* [Text under study]
▽

Spatial heterogeneity accelerates phase-to-trigger wave transitions in frog egg extracts

Puls, Owen; Ruiz-Reynés, Daniel; Tavella, Franco; Jin, Minjun; Kim, Yeonghoon; Gelens, Lendert; Yang, Qiong;
Nature Communications 15, 10455 (2024)

Cyclin-dependent kinase 1 (Cdk1) activity rises and falls throughout the cell cycle: a cell-autonomous process called mitotic oscillations. Mitotic oscillators can synchronize when spatially coupled, facilitating rapid, synchronous divisions in large early embryos of Drosophila (~0.5 mm) and Xenopus (~1.2 mm). Diffusion alone cannot achieve such long-range coordination. Instead, studies proposed mitotic waves—phase and trigger waves—as mechanisms of the coordination. How waves establish over time remains unclear. Using Xenopus laevis egg extracts and a Cdk1 Förster resonance energy transfer sensor, we observe a transition from phase to trigger wave dynamics in initially homogeneous cytosol. Spatial heterogeneity promotes this transition. Adding nuclei accelerates entrainment. The system transitions almost immediately when driven by metaphase-arrested extracts. Numerical simulations suggest phase waves appear transiently as trigger waves take time to entrain the system. Therefore, we show that both waves belong to a single biological process capable of coordinating the cell cycle over long distances.

△

* [Work instructions]
A. Answer these questions from the abstract:
(i) What size is given for early Xenopus embryos?
(ii) What sensor was used along with the egg extracts?
(iii) What speeds up entrainment?
B. Retype the abstract from "Spatial heterogeneity accelerates" up to and including "15, 10455 (2024)".
The material has no connection to the abstract.

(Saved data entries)
▽

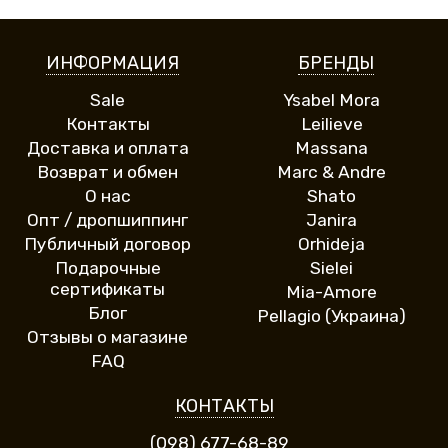
ИНФОРМАЦИЯ
БРЕНДЫ
Sale
Ysabel Mora
Контакты
Leilieve
Доставка и оплата
Massana
Возврат и обмен
Marc & Andre
О нас
Shato
Опт / дропшиппинг
Janira
Публичный договор
Orhideja
Подарочные
Sielei
сертификаты
Mia-Amore
Блог
Pellagio (Украина)
Отзывы о магазине
FAQ
КОНТАКТЫ
(098) 677-68-89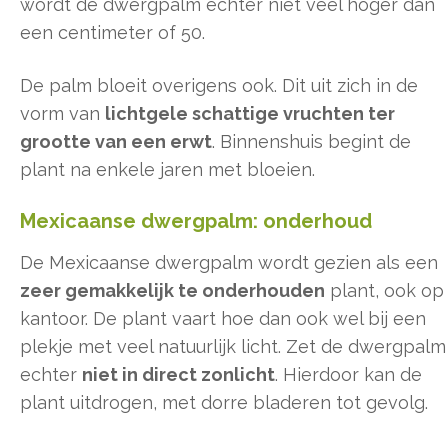
wordt de dwergpalm echter niet veel hoger dan
een centimeter of 50.
De palm bloeit overigens ook. Dit uit zich in de
vorm van
lichtgele schattige vruchten ter
grootte van een erwt
. Binnenshuis begint de
plant na enkele jaren met bloeien.
Mexicaanse dwergpalm: onderhoud
De Mexicaanse dwergpalm wordt gezien als een
zeer gemakkelijk te onderhouden
plant, ook op
kantoor. De plant vaart hoe dan ook wel bij een
plekje met veel natuurlijk licht. Zet de dwergpalm
echter
niet in direct zonlicht
. Hierdoor kan de
plant uitdrogen, met dorre bladeren tot gevolg.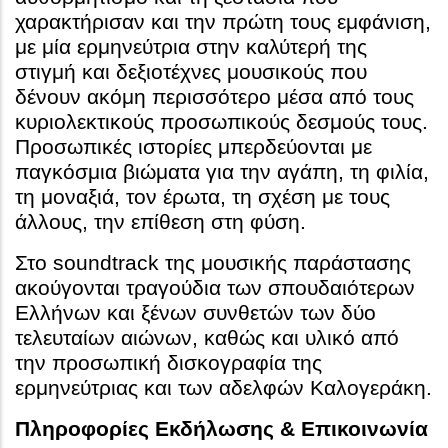
χαρακτήρισαν και την πρώτη τους εμφάνιση,
με μία ερμηνεύτρια στην καλύτερή της
στιγμή και δεξιοτέχνες μουσικούς που
δένουν ακόμη περισσότερο μέσα από τους
κυριολεκτικούς προσωπικούς δεσμούς τους.
Προσωπικές ιστορίες μπερδεύονται με
παγκόσμια βιώματα για την αγάπη, τη φιλία,
τη μοναξιά, τον έρωτα, τη σχέση με τους
άλλους, την επίθεση στη φύση.
Στο soundtrack της μουσικής παράστασης
ακούγονται τραγούδια των σπουδαιότερων
Ελλήνων και ξένων συνθετών των δύο
τελευταίων αιώνων, καθώς και υλικό από
την προσωπική δισκογραφία της
ερμηνεύτριας και των αδελφών Καλογεράκη.
Πληροφορίες Εκδήλωσης & Επικοινωνία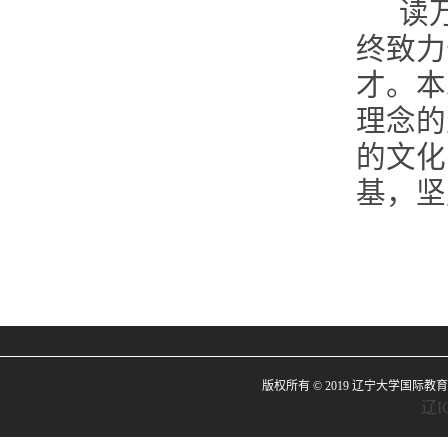
读
终致力
才。本
理念的
的文化
基，坚
版权所有 © 2019 辽宁大学国际教育中心| Liaoni
辽I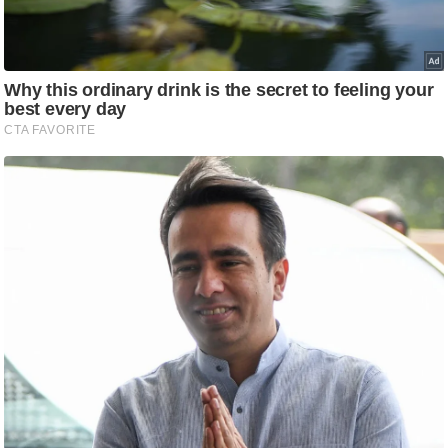
ष
ण
स
म
सा
म
यि
क
मा
तृ
भू
मि
स्तं
भ
ए
म
.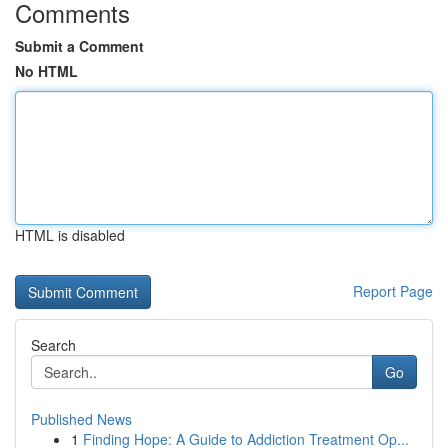
Comments
Submit a Comment
No HTML
HTML is disabled
Report Page
Search
Go
Published News
1
Finding Hope: A Guide to Addiction Treatment Op...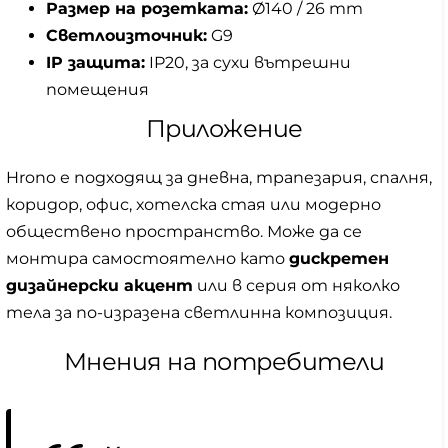
Размер на розетката:
Ø140 / 26 mm
Светлоизточник:
G9
IP защита:
IP20, за сухи вътрешни
помещения
Приложение
Hrono е подходящ за дневна, трапезария, спалня,
коридор, офис, хотелска стая или модерно
обществено пространство. Може да се
монтира самостоятелно като
дискретен
дизайнерски акцент
или в серия от няколко
тела за по-изразена светлинна композиция.
Мнения на потребители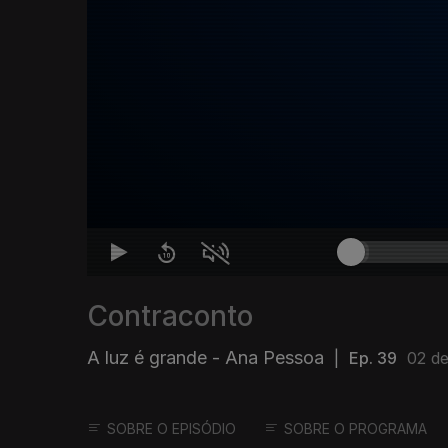
Contraconto
A luz é grande - Ana Pessoa
|
Ep. 39
02 de
SOBRE O EPISÓDIO
SOBRE O PROGRAMA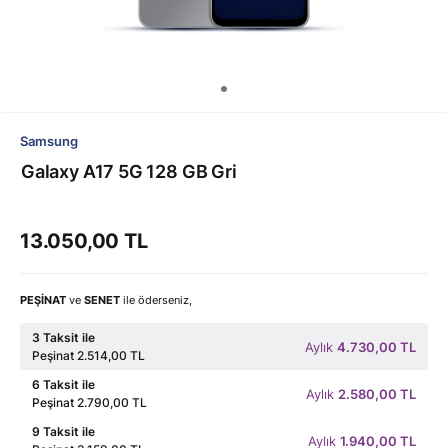
Samsung
Galaxy A17 5G 128 GB Gri
13.050,00 TL
PEŞİNAT
ve
SENET
ile öderseniz,
3 Taksit ile
Aylık
4.730,00 TL
Peşinat 2.514,00 TL
6 Taksit ile
Aylık
2.580,00 TL
Peşinat 2.790,00 TL
9 Taksit ile
Aylık
1.940,00 TL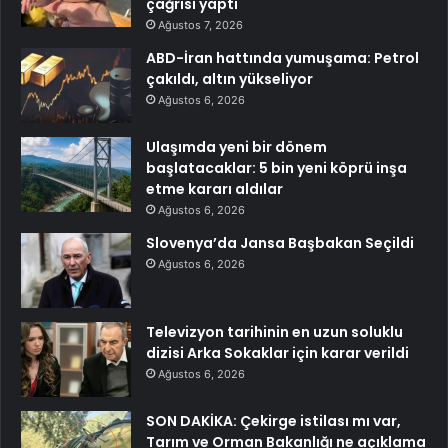
çağrısı yaptı
Ağustos 7, 2026
ABD-İran hattında yumuşama: Petrol
çakıldı, altın yükseliyor
Ağustos 6, 2026
Ulaşımda yeni bir dönem
başlatacaklar: 5 bin yeni köprü inşa
etme kararı aldılar
Ağustos 6, 2026
Slovenya’da Jansa Başbakan Seçildi
Ağustos 6, 2026
Televizyon tarihinin en uzun soluklu
dizisi Arka Sokaklar için karar verildi
Ağustos 6, 2026
SON DAKİKA: Çekirge istilası mı var,
Tarım ve Orman Bakanlığı ne açıklama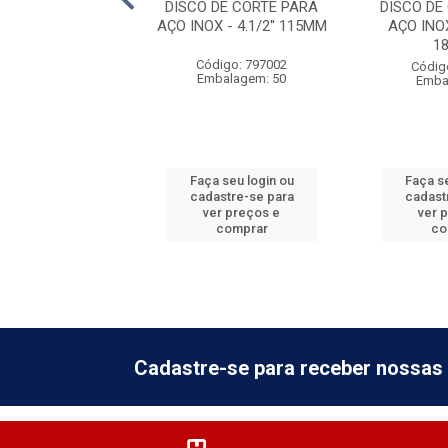
O PARA SERRA
DISCO DE CORTE PARA
DISCO DE
AR AÇO CARBONO
AÇO INOX - 4.1/2'' 115MM
AÇO INOX 
 X 110MM X 60...
1
Código: 797002
digo: 797007
Códig
Embalagem: 50
balagem: 1
Emba
 seu login ou
Faça seu login ou
Faça se
astre-se para
cadastre-se para
cadast
er preços e
ver preços e
ver 
comprar
comprar
co
Cadastre-se para receber nossas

△

* [Task responses]
A.
(i) About 1.2 mm.
(ii) A Cdk1 Förster resonance energy transfer sensor.
(iii) Adding nuclei.

B.
Spatial heterogeneity accelerates phase-to-trigger wave transitions in frog egg extracts

Puls, Owen; Ruiz-Reynés, Daniel; Tavella, Franco; Jin, Minjun; Kim, Yeonghoon; Gelens, Lendert; Yang, Qiong;
Nature Communications 15, 10455 (2024)